Shortly past 10 a.m. on the day I spent at Harper’s, and minutes after a business meeting was scheduled to begin, MacArthur stepped off the elevator on the 11th floor clutching a waxy, white pastry bag and paper cup of coffee. He had walked the three blocks from his home at Central Park West and 75th Street and, as usual, caught the B train down to the Village. Within about ten minutes, he and the magazine’s managers were gathered around a conference table, plotting promotions and speakers for an education forum at the University of Mississippi in September that will complement a special fall education issue. Should John Grisham, the Oxford, Mississippi-based author, deliver the luncheon speech? How about First Lady Laura Bush for the keynote address, or perhaps Stephen Ambrose of the Eisenhower Foundation? When the associate publisher, Peter Kendall, suggested corporate sponsorship of cocktail receptions and other events around the main panel discussions, Lapham said okay, but don’t let the sponsoring companies put any signs up. He joked that MacArthur would like to make the whole thing commercial. Then talk turned to a top-secret advertising push for the September issue — something about video screens in airports — and the competitive businessman in MacArthur paused and asked me, the grad student reporter (or possibly a mole for The Atlantic Monthly?), to wait outside for a few minutes. When I returned, I caught the tail end of a discussion about buying extra space on newsstands.

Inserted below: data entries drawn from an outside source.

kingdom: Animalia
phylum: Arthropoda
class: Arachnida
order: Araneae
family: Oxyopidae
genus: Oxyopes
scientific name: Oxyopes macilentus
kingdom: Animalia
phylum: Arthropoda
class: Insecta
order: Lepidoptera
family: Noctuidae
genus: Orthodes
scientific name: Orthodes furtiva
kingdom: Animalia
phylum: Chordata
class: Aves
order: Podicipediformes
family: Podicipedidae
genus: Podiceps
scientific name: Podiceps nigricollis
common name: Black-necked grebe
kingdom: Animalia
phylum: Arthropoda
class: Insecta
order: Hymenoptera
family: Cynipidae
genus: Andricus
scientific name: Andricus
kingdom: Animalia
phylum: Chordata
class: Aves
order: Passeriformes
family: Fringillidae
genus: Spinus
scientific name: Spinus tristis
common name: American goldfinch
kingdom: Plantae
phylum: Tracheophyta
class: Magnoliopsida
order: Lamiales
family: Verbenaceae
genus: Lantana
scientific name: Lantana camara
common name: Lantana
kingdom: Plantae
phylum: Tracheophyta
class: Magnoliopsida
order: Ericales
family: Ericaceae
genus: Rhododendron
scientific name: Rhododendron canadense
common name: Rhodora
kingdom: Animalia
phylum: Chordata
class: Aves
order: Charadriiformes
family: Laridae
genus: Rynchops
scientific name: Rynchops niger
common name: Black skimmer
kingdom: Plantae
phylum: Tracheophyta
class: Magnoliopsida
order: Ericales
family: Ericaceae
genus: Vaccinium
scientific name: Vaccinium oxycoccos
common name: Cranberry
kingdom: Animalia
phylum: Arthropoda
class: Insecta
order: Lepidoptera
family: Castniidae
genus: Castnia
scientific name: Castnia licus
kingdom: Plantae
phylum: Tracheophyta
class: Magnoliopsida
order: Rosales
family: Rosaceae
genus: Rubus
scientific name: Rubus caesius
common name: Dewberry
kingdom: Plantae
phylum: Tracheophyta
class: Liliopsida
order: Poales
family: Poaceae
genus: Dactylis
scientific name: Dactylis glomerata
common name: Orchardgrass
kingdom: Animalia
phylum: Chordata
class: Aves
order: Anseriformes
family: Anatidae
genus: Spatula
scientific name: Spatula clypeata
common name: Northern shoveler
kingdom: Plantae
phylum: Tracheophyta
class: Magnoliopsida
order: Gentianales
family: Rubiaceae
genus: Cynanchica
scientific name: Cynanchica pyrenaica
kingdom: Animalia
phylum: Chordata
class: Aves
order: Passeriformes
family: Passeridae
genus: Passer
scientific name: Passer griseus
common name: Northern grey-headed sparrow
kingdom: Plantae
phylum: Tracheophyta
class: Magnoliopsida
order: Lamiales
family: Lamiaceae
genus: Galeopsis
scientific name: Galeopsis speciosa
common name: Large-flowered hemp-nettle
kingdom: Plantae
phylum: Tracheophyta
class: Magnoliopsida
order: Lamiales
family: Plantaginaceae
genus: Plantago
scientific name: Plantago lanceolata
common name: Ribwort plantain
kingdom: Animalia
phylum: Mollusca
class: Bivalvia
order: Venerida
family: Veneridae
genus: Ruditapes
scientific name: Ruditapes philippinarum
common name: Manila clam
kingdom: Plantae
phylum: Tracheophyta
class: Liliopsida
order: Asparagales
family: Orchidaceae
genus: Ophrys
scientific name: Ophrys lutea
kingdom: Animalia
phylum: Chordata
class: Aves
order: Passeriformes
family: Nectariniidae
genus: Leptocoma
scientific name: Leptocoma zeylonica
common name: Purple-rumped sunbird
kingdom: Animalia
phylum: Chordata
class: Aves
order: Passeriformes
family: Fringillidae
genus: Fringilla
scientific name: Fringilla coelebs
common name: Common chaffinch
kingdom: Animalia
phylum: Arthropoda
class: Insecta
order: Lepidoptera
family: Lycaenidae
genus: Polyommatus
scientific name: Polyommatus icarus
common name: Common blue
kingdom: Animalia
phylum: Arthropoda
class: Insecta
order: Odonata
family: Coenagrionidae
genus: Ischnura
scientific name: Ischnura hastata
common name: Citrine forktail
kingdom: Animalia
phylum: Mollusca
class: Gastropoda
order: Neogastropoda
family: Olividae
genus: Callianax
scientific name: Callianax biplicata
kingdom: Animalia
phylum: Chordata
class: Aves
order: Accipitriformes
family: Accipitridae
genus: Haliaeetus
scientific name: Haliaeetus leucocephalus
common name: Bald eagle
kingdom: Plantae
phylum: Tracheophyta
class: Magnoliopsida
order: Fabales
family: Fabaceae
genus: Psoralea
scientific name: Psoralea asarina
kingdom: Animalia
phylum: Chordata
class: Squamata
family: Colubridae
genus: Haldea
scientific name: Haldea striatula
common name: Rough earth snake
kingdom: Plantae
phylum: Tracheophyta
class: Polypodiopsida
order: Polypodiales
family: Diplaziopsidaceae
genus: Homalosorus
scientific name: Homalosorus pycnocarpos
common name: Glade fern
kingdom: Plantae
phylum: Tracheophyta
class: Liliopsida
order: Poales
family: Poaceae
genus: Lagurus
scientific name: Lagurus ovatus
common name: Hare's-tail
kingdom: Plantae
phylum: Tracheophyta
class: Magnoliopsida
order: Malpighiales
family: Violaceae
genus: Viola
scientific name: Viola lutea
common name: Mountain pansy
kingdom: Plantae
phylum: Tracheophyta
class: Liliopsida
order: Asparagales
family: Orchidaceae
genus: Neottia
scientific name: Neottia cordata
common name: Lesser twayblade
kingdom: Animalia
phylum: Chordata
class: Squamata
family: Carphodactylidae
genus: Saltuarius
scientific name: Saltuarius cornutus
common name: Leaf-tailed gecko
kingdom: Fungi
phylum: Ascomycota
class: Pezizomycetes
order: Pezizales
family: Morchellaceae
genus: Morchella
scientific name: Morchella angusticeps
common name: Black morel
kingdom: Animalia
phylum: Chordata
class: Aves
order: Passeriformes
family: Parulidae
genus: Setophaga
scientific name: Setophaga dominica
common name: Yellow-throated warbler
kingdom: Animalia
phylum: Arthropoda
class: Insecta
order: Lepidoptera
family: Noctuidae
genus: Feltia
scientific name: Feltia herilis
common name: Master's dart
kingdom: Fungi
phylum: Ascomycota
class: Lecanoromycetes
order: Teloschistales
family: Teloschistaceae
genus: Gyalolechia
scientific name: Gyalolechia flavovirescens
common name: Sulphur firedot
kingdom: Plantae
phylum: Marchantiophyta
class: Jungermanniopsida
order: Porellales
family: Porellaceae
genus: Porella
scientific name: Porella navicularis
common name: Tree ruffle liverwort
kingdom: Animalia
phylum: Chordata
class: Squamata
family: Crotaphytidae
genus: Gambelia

Later, as Lapham’s secretary, Ann Gollin, who arrived with him in 1983, was explaining how much they all love the magazine, MacArthur stuck his head into her office to sum up his reason for continuing as publisher: "because freedom of the press is guaranteed only to those who own one."

After a year of huge losses and with the specter of a recession already felt by advertisers, one would think the publisher might be focused on trying to cut costs, downsize and expand the advertising hit list. When I asked MacArthur what was on his mind, a smile came over his face and, with great animation, he told me of his latest project. It seems that the magazine wholesalers, the companies that deliver Harper’s and every other magazine to newsstands and airports across the nation, have gained too much clout as a result of recent consolidation and they’re threatening to charge small publications exorbitant fees, or cease distributing them altogether. "They’ve conspired to drive out competition," MacArthur said. "They’re engaging in monopolistic practices. It’s terrible."

So, MacArthur asks, what do you think they will do if we sue them?